On 4th April 1879, the experiments performed by Thomas in his laboratory were confirmed by a demonstration carried out in Middlesbrough with a 15000kg-converter. Attracted by this new proceeding, steel producers from all over Europe rushed to London for the exploiting licence of the new patent.
Norbert Metz, manager of the steelworks in Eich near Luxembourg and afterwards founder of the steelworks of Dudelange, sent his son Émile and the director of his laboratory, Jean Meyer (who afterwards would the director of Dudelange) to London to obtain a licence of the patent.
On 20th April 1879, the company Metz&Cie obtains the wanted licence. Likewise German steel producers also receive a licence for Germany and Luxembourg, not including the steelworks of Eich however.
In Luxembourg, the first Thomas steel was produced at the new steelworks of Dudelange on 15th April 1886.

::::::::

What to do:
• A. List every person named in the steel history passage.
• B. Answer these from the steel history passage, one per line:
(i) How big was the converter used in the Middlesbrough demonstration?
(ii) Which company obtained the licence on 20th April 1879?
(iii) On what date was the first Thomas steel produced in Luxembourg?
You won't need the lines that come after this.

::::::::

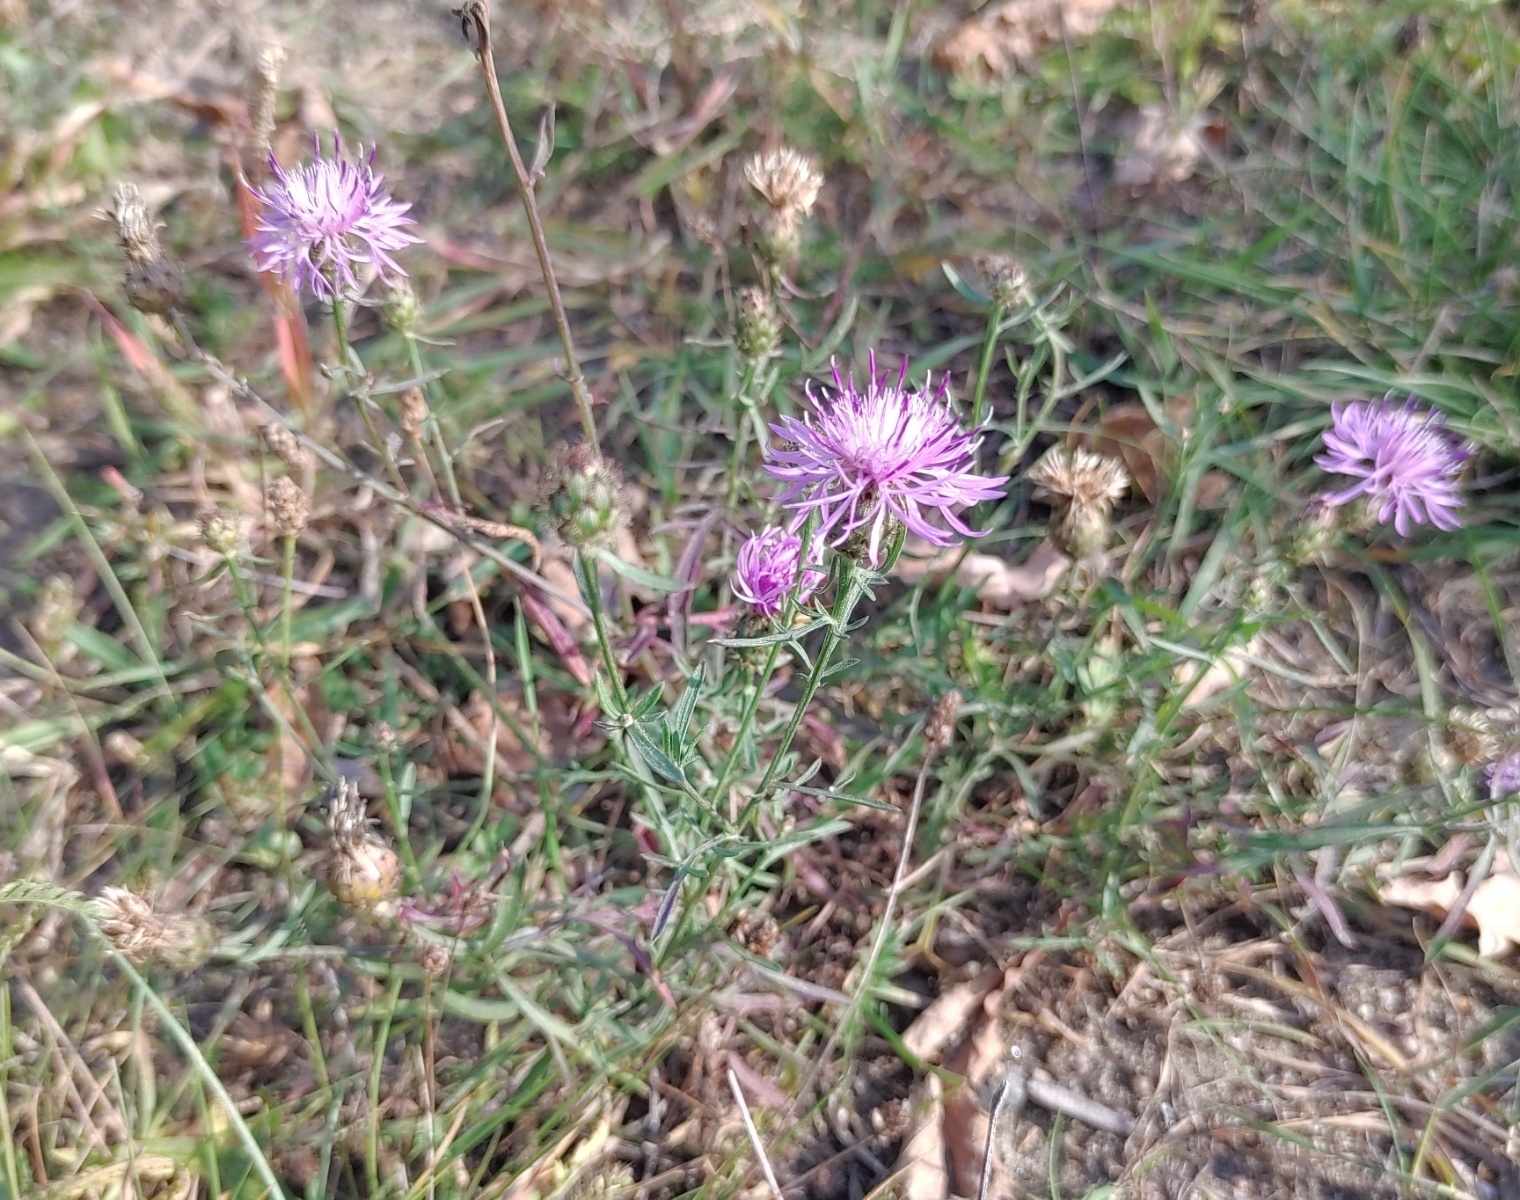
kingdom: Plantae
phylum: Tracheophyta
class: Magnoliopsida
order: Asterales
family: Asteraceae
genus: Centaurea
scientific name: Centaurea stoebe
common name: Spotted knapweed
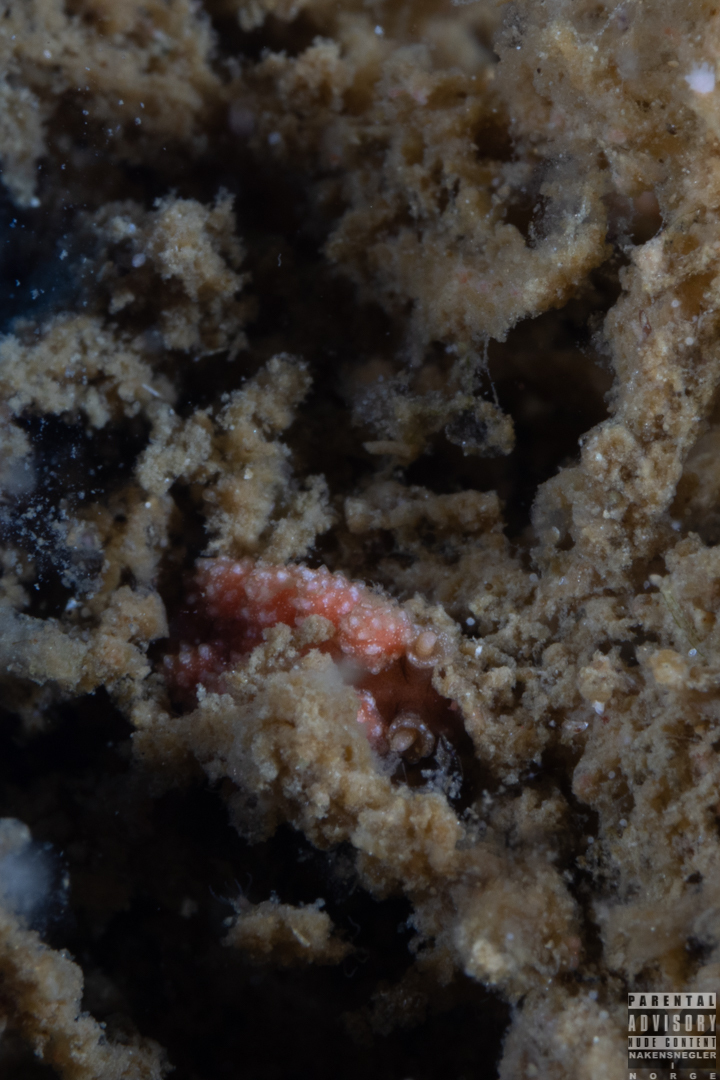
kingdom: Animalia
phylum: Mollusca
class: Gastropoda
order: Nudibranchia
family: Dotidae
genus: Doto
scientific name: Doto fragilis
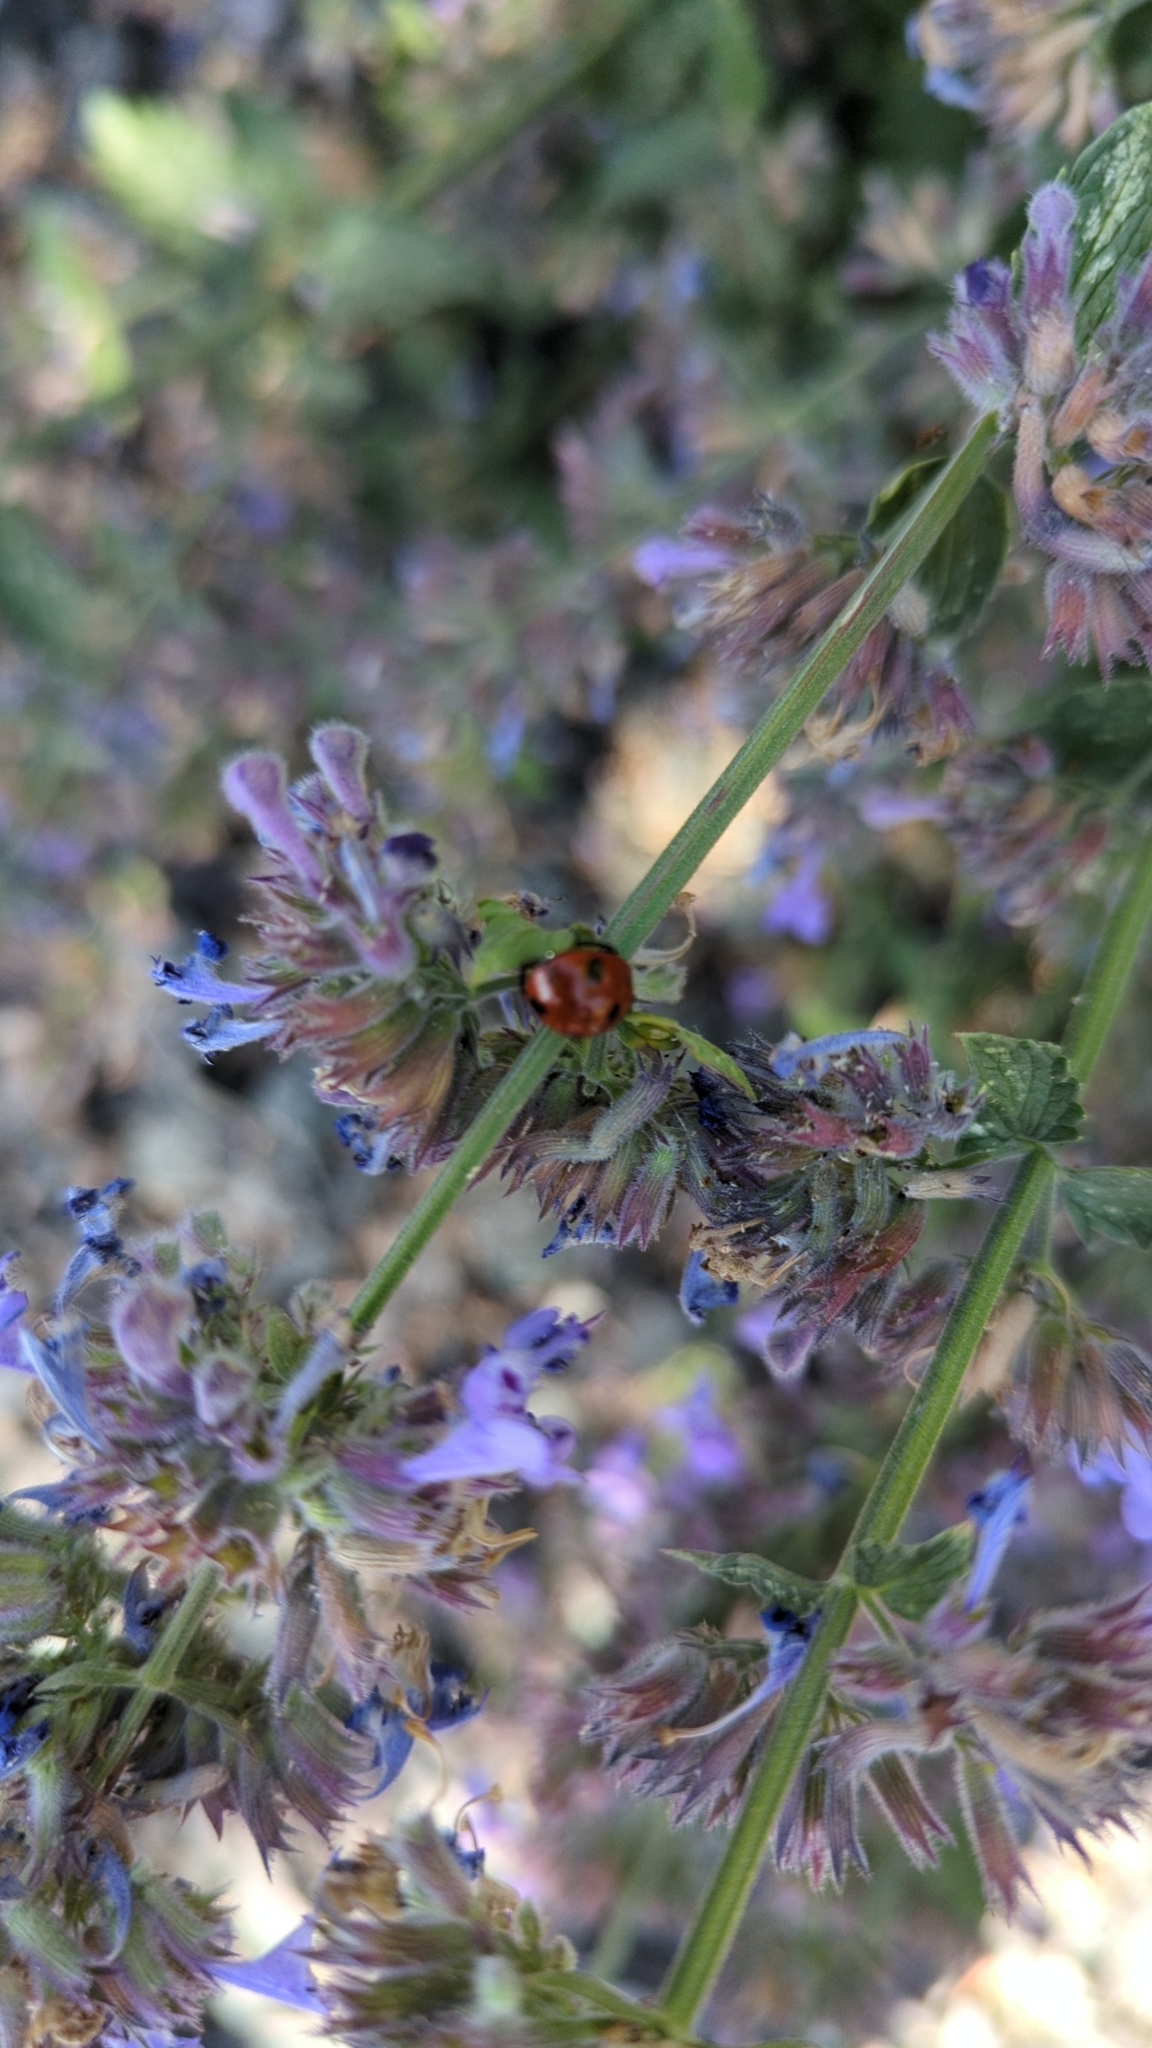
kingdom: Animalia
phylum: Arthropoda
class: Insecta
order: Coleoptera
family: Coccinellidae
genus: Coccinella
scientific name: Coccinella septempunctata
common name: Sevenspotted lady beetle
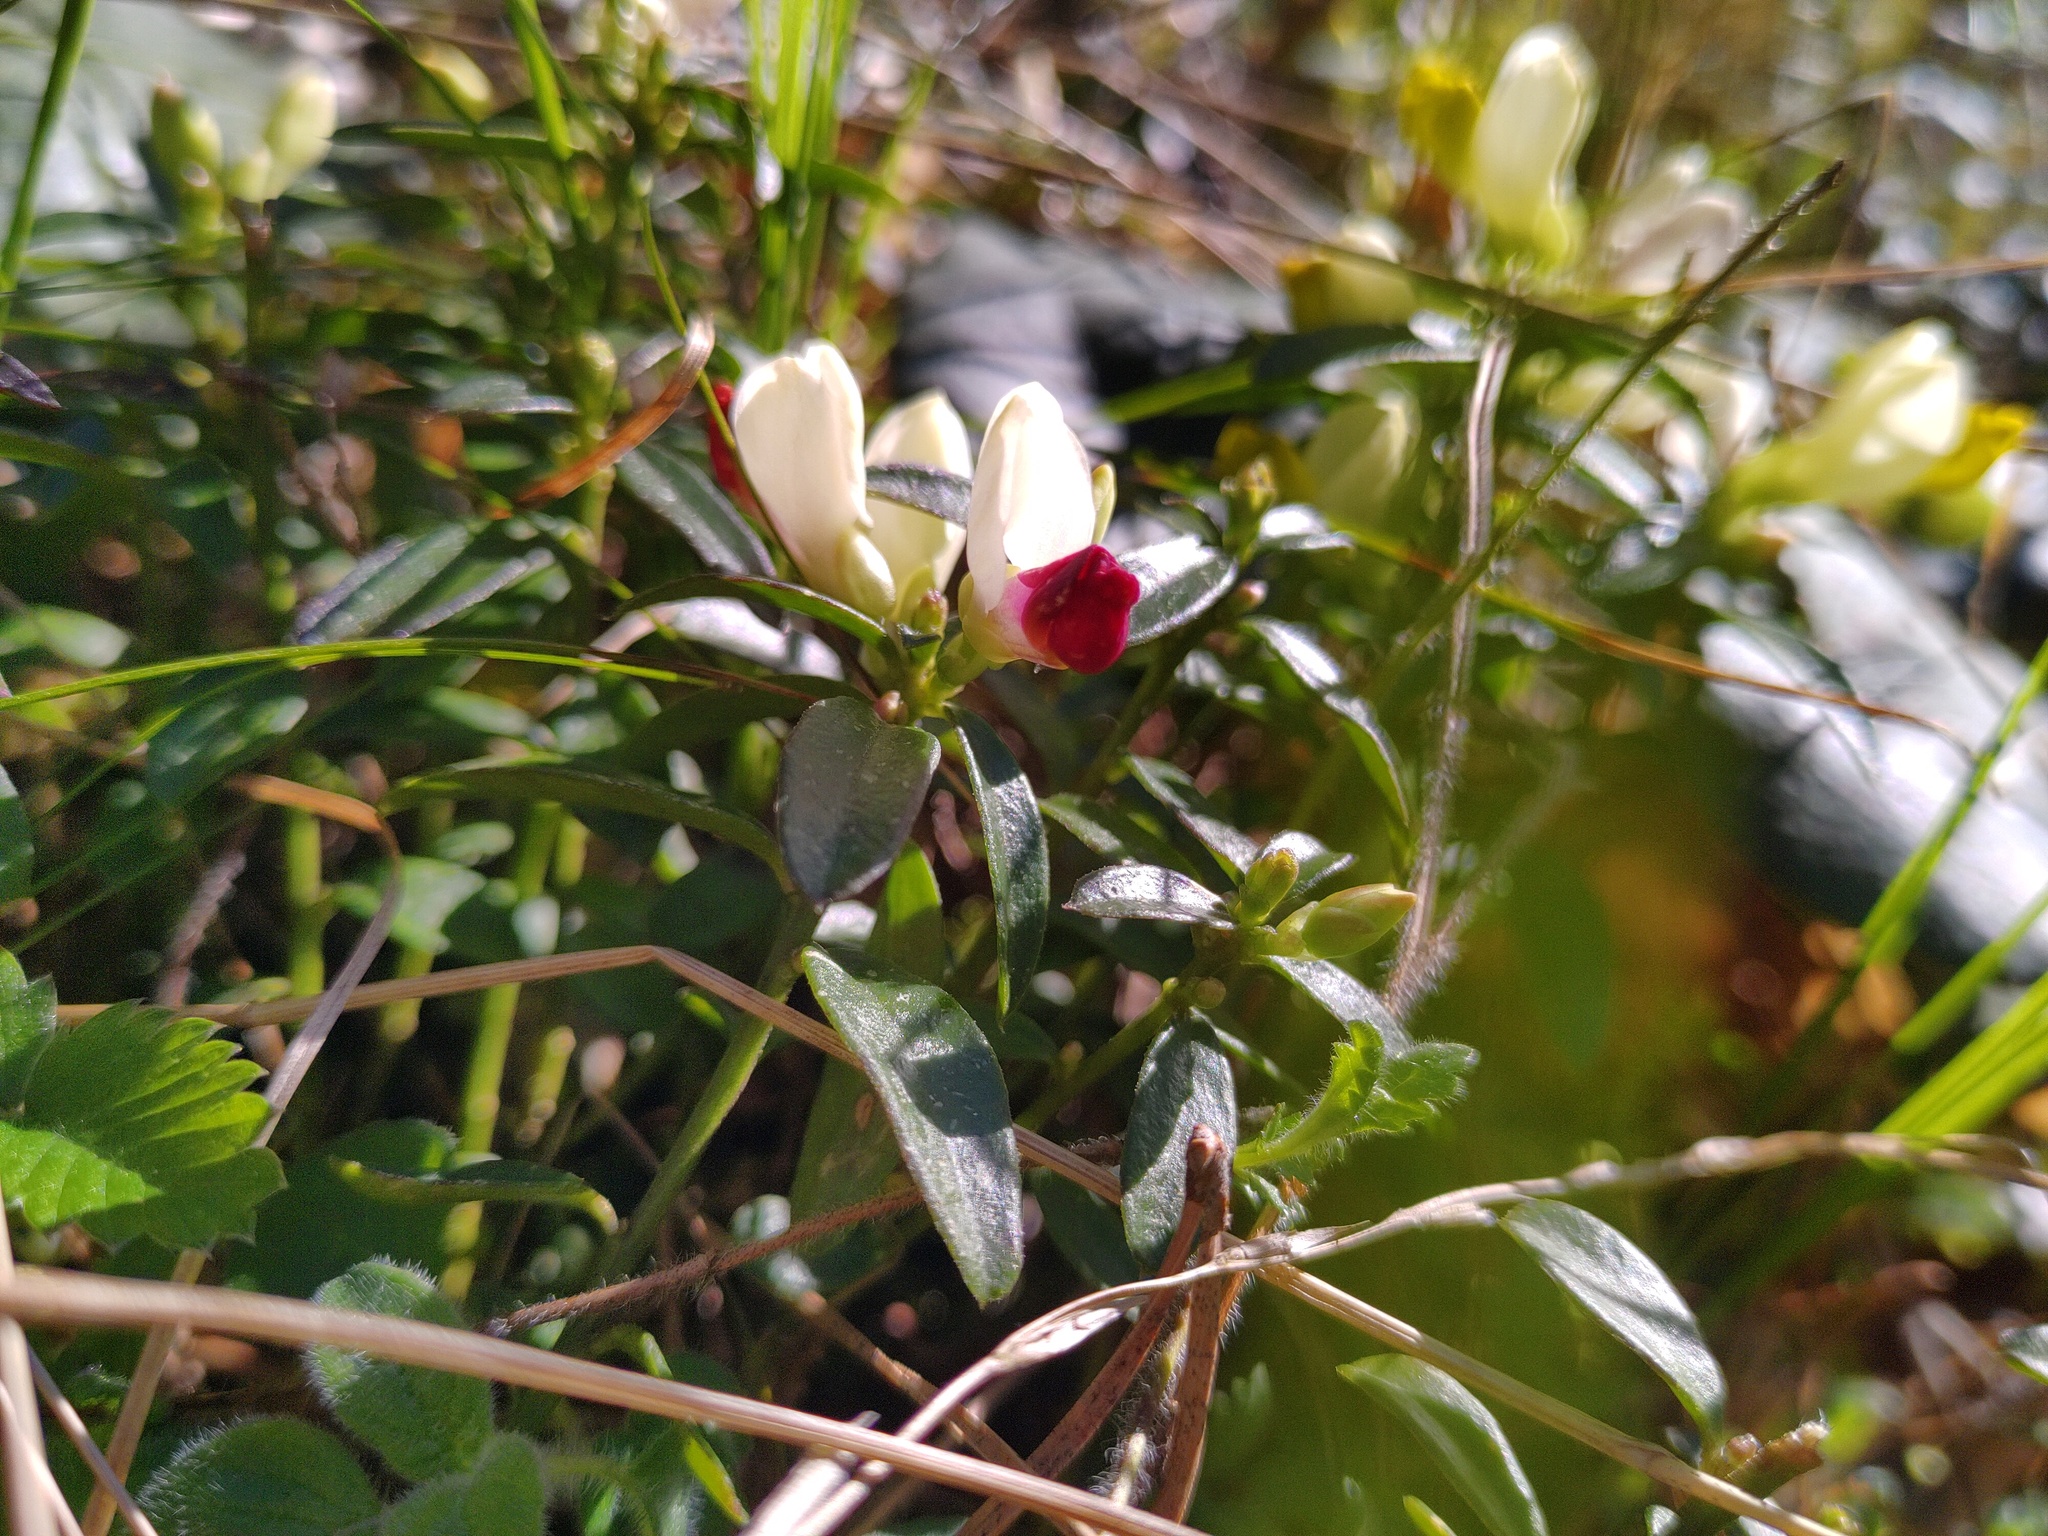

::::::::

Responses to the exercise:
• A.
Thomas
Norbert Metz
Émile
Jean Meyer

• B.
(i) 15000kg
(ii) Metz&Cie
(iii) 15th April 1886